My father is training to be a pilot. He knows how the plane works, he is learning the local routes and how to navigate by sight, not using instruments. Now he's moving into emergency training, where his teacher/co-pilot will make him detour at any point, quickly rerouting his course so that he can make it safely to his destination. He must revist his map, make quick decisions based on his knowledge of the weather conditions, the plane's mechanics and the coordinates of his destination, and plot a new path.

Perhaps somewhere in there is the model for building a theatre piece. To equip performers with the skills, the dexterity, the knowledge, the instinct to make it work. Or perhaps we need to start our rehearsals in the wild. Perhaps then stay in the wild. Do we build a safe laboratory or do we experiment in the wilderness?

Wednesday, November 3, 2010

Big shifts

Moving into show week, the piece has benefited from a choice harvest of the past three weeks' work.
We ended week three with a whopping 38min showing that told two thirds of the story of The Pigeon's Bride. Not 38min of gold, but 38min of ideas that each need space and focus to be developed and refined.
With the parameter of a 15 to 20min timeframe, we had to make a big shift. A downsizing. With a huge array of possibilities thrown onto the table, Bridget and I realised we had a climax half way through that we hadn't quite topped. Weaving material from later in the play into the early sections, and adding in a little bridging scene, we've trimmed it down to 20 minutes on the dot.

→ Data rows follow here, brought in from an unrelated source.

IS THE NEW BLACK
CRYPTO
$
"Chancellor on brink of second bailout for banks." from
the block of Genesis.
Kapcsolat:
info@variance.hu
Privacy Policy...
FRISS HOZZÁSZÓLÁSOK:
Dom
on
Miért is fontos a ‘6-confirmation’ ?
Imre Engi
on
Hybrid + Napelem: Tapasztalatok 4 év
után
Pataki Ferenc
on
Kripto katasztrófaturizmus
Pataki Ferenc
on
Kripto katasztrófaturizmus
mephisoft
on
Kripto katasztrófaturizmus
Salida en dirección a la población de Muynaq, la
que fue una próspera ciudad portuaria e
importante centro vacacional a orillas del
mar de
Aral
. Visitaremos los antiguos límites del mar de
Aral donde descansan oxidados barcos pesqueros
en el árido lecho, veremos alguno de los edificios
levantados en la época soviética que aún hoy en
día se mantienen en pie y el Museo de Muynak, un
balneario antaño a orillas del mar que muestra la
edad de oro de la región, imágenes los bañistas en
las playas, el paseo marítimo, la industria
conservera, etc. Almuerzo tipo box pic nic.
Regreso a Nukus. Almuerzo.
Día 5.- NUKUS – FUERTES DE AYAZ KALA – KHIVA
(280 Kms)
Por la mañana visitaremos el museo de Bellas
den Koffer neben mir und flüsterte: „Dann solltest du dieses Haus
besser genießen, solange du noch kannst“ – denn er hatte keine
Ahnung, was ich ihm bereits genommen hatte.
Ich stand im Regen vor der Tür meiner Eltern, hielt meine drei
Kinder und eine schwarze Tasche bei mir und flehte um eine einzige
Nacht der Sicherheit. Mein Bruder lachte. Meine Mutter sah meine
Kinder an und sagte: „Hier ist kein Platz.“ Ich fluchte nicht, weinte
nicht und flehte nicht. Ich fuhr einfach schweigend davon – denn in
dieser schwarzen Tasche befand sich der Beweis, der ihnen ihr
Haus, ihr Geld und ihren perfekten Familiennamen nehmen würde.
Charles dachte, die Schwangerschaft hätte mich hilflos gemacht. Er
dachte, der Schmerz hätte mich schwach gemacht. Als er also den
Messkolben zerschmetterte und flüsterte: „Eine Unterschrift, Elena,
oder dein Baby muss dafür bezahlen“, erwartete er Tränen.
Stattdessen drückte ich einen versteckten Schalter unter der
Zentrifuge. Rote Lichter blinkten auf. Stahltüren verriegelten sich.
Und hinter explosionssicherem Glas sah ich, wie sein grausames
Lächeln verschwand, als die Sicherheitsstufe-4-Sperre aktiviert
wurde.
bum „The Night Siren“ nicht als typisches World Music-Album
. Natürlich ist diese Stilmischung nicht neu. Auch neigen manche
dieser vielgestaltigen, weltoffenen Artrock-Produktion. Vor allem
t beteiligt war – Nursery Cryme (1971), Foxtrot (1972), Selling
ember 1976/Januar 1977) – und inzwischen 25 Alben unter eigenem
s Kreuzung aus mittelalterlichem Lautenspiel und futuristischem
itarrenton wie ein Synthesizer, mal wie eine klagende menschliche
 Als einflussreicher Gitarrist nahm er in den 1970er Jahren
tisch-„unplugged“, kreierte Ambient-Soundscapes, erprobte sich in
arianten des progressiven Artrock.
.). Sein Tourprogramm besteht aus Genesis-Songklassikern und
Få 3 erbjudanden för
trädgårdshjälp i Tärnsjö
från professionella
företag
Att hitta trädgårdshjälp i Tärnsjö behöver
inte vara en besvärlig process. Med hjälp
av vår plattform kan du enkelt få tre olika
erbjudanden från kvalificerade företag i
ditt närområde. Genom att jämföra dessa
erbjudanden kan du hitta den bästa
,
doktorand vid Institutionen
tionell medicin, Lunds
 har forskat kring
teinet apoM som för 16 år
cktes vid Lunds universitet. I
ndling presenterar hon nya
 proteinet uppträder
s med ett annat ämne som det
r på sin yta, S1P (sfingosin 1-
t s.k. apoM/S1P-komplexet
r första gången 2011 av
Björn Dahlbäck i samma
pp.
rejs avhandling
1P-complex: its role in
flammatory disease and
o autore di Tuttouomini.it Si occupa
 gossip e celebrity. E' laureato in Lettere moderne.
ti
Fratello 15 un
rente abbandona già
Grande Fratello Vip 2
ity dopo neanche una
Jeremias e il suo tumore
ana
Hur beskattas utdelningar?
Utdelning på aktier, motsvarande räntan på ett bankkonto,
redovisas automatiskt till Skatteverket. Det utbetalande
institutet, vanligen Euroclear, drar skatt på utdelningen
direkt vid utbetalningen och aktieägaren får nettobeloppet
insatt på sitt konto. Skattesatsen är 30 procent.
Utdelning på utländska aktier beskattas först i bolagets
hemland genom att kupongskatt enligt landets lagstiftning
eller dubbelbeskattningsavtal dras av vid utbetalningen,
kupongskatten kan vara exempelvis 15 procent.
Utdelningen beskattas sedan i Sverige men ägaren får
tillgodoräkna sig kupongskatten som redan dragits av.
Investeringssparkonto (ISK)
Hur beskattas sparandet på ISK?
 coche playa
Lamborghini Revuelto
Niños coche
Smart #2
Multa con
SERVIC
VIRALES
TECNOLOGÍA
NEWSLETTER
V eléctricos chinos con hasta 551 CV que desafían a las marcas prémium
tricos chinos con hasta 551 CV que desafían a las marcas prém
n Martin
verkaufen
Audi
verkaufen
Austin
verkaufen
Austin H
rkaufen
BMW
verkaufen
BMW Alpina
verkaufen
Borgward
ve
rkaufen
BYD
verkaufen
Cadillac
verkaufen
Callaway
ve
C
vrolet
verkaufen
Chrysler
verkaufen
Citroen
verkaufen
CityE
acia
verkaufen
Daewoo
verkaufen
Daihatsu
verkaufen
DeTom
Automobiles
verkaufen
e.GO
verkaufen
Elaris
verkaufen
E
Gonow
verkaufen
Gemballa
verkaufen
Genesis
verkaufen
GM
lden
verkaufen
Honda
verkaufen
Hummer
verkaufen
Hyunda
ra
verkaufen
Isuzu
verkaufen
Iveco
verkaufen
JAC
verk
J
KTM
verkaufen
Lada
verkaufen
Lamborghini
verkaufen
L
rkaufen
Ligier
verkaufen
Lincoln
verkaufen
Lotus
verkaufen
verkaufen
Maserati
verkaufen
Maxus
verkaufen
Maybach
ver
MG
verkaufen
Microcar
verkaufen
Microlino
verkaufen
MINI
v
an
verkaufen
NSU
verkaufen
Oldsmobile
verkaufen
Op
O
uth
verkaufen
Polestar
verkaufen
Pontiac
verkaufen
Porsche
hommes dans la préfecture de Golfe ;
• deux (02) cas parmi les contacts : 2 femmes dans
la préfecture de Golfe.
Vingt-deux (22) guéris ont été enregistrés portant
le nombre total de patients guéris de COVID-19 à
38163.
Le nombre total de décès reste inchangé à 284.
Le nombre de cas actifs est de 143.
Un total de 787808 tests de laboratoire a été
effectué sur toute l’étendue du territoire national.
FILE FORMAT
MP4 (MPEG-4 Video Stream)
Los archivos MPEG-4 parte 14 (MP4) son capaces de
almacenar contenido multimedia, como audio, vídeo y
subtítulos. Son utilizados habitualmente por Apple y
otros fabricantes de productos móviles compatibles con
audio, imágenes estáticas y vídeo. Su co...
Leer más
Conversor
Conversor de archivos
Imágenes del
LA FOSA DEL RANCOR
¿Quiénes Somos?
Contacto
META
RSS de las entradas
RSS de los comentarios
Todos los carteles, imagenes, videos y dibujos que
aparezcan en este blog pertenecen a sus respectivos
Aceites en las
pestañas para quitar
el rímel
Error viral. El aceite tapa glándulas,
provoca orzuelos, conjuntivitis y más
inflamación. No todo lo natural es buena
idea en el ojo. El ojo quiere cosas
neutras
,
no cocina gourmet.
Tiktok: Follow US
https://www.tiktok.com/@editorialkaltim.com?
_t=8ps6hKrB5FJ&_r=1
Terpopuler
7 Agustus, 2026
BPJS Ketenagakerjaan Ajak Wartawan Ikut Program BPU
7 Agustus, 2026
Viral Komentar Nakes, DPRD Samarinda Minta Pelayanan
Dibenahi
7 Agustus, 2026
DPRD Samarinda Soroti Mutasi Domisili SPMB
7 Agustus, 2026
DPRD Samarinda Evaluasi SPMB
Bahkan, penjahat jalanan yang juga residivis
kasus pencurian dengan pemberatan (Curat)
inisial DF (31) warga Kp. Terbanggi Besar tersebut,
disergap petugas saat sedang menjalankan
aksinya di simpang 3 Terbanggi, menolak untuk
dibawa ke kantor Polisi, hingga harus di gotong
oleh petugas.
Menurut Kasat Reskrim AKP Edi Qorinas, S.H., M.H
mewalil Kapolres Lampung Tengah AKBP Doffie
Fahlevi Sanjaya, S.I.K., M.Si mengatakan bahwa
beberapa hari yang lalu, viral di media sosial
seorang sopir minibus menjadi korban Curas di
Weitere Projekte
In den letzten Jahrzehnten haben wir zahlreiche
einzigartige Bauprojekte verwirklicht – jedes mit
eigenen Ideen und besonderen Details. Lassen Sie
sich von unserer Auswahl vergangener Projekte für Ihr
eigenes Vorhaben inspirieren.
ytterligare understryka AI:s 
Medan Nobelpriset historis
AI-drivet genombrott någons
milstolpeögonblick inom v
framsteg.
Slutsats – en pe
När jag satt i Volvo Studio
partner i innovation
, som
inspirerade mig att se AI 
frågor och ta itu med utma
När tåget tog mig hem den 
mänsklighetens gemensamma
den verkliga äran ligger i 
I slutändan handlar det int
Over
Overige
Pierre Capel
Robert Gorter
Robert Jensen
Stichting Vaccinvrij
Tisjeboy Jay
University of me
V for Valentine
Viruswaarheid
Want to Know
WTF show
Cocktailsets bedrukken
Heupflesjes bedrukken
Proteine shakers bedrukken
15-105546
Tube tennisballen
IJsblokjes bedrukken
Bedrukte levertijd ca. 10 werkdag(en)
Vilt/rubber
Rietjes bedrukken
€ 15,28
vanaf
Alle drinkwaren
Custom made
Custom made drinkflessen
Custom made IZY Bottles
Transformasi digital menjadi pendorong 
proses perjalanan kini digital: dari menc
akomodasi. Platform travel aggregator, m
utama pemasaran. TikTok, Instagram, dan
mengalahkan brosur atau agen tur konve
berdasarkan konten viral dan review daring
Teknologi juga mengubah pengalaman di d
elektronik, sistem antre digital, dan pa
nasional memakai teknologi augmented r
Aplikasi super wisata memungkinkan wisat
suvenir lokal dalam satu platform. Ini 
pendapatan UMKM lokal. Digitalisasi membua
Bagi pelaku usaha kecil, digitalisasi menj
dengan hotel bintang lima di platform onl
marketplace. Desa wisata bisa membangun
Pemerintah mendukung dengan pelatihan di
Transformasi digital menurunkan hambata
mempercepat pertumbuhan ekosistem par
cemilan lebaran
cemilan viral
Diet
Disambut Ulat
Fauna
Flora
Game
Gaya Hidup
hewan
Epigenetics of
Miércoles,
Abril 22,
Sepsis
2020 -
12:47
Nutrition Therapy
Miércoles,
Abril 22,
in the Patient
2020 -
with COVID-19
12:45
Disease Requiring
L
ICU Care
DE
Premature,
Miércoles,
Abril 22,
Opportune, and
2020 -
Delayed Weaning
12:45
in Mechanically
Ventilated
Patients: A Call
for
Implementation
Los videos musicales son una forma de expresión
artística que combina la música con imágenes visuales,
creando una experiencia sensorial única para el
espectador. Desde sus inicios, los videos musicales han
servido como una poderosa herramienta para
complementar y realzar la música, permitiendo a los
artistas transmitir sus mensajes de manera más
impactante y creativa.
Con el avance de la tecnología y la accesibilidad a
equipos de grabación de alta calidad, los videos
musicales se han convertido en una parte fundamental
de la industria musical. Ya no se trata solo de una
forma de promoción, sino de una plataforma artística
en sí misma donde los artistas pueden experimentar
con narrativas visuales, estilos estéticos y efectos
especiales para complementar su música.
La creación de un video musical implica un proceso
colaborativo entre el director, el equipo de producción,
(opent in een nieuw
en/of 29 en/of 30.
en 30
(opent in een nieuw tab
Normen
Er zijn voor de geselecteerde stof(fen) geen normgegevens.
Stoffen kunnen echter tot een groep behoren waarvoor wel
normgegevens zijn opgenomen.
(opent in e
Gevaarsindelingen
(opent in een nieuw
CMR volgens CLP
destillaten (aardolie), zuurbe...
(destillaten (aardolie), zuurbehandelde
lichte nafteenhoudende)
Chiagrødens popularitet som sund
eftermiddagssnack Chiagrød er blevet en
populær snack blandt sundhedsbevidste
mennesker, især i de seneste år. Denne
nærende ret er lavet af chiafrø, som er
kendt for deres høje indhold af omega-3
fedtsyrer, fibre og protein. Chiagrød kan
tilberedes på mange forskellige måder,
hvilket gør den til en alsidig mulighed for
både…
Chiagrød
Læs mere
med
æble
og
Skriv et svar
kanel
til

We've also had the set back of two actors injuring themselves outside this work. As one found his feet again after a severely bruised heel and a fractured wrist, the other woke up this morning to a neck spasm that could continue for a few days. This has meant I've been jumping in and out of the work, during this important formative stage of the piece as production elements and big cuts and changes happen thick and fast.

What's been useful?
- Separation of roles: when am I performer and when am I an initiating artist? What roles do I need to give over, and how do we make that clear before we start work? There must be a time for directing and a time for performing.
- Trust. Taking notes from a colleague and not trying to direct from the inside is an exercise in trust that performers undergo every day.
- Having stepped in and out of performing during the rehearsals, the leap hasn't been too big for me or the group. Some of the information is already in my body, but I've had to 'find' alot through doing. There is so much that a performer does that a director doesn't see, though we certainly notice when its gone.
- Having the injured performers watching the work (where possible), helping me find the performance without taking all the director's focus as we try and move the work forward.
- Being a potentially birdish looking boy.

I'm fascinated by the pattern of characters looking/dressing like their directors. Now I understand why...

But with all that, keeping the ensemble alive has been a challenge. Production week, as always, brings actors into the mechanics of performance - cues, setting props, volume, light, safety - so tomorrow, as we open our exploration up to a live audience, we will bring the work back to story. Discovery, revelation, the interplay of conflicting energies that is the stuff of storytelling. For an hour we will step away from 'doing the play' and bring our focus to 'discovering the play'.